Rhea Seehorn teve uma carreira bastante lucrativa na TV, estrelando “Better Call Saul” e “Whitney” – mas o episódio piloto de “Pluribus” da Apple TV, lançado em novembro passado, a levou a novos extremos como atriz.
“Este piloto épico que é a noite do inferno. Não é como ‘Apenas passe por quinta e sexta. Eles são difíceis e então faremos a cena em que você está sentado e olhando.’ Foi tudo um desafio para mim”, disse Seehorn durante VariedadeConversa sobre Making a Scene apresentada pela HBO Max. “Essa coisa toda foi a coisa mais difícil que já fiz na minha vida.”
Criado por Vince Gilligan, reunindo Seehorn com seu criador e showrunner de “Better Call Saul”, o piloto de “Pluribus” configura a aventura de fim do mundo de Carol (Seehorn) depois que sua esposa (Miriam Shor) desmaia inesperadamente.

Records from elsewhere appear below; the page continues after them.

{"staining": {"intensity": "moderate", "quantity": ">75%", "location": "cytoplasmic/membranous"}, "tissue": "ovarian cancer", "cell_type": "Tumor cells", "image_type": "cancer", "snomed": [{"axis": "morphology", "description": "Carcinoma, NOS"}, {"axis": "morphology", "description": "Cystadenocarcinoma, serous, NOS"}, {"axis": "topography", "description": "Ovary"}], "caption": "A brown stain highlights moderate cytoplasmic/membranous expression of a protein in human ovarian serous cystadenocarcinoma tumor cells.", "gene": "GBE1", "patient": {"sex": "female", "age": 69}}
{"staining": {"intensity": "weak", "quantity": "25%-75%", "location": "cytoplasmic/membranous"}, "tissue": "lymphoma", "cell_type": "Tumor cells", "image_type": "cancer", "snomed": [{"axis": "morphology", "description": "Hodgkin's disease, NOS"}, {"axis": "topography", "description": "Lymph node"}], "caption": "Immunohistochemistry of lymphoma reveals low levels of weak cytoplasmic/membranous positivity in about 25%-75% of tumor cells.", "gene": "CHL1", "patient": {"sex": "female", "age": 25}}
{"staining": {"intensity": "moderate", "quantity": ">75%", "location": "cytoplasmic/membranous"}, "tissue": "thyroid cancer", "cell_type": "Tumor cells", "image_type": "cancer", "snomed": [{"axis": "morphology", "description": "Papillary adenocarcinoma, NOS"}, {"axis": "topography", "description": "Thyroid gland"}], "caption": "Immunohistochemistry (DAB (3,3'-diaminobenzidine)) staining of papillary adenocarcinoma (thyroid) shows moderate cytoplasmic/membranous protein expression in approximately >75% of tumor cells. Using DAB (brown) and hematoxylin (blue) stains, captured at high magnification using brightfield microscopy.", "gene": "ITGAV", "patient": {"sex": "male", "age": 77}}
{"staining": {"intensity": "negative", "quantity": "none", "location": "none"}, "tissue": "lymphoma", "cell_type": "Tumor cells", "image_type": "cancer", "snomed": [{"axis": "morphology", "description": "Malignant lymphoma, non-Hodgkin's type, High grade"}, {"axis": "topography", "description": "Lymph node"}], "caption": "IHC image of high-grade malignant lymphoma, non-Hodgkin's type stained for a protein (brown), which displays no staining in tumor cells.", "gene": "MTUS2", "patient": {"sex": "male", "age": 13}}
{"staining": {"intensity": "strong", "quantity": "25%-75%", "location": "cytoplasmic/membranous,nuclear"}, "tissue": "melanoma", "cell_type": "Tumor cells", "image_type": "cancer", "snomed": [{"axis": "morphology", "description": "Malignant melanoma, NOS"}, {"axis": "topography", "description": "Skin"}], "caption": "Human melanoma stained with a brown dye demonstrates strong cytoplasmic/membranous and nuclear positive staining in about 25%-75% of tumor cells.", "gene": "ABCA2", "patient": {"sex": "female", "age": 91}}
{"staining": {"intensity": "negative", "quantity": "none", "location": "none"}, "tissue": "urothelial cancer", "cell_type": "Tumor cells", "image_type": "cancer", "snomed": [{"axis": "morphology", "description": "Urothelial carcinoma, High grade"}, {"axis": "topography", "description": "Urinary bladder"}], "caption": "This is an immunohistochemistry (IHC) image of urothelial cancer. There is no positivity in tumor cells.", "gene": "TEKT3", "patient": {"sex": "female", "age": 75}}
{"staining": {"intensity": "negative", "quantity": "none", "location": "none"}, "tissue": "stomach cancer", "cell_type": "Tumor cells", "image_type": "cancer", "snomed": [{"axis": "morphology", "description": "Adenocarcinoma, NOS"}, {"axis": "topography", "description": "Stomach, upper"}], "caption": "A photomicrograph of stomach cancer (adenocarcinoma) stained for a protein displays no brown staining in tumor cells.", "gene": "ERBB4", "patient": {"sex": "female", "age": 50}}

Quando uma Carol desesperada a leva às pressas para um hospital próximo, ela se depara com a percepção de que todos os outros na Terra se transformaram em uma mente coletiva.
Ao filmar uma sequência tão tecnicamente desafiadora, foi crucial sempre considerar as emoções cruas de Carol, Seehorn disse: “Algo está acontecendo em grande escala com muitas pessoas, mas ainda estou tentando conseguir ajuda médica para minha esposa neste momento. Eu entendi desde o início com Vince que neste mundo fantástico, nestas circunstâncias fantásticas, Carol precisava ser o mais real possível. Eu sou o ponto de acesso do público para isso.”
Seehorn explicou que Shor esteve presente durante as filmagens tanto quanto possível, mesmo que sua personagem estivesse fora da tela em uma determinada cena: “Tocar a mão dela, não sei por que, imediatamente trouxe à tona, para mim, toda a ideia de ter essa ligação com alguém que você conhece em algum nível profundo, profundo, se você perdê-lo, você perdeu mais do que apenas um parceiro. Você perdeu sua ligação com o mundo.”
O piloto foi filmado ao longo de 50 dias em um bloco com o Episódio 2, exigindo centenas de figurantes durante a cena do hospital, tudo feito de forma prática. O diretor de fotografia Marshall Adams, que também trabalhou em “Better Call Saul”, disse que Gilligan e ele se inspiraram naquele programa enquanto se inclinavam para “lentes mais amplas”.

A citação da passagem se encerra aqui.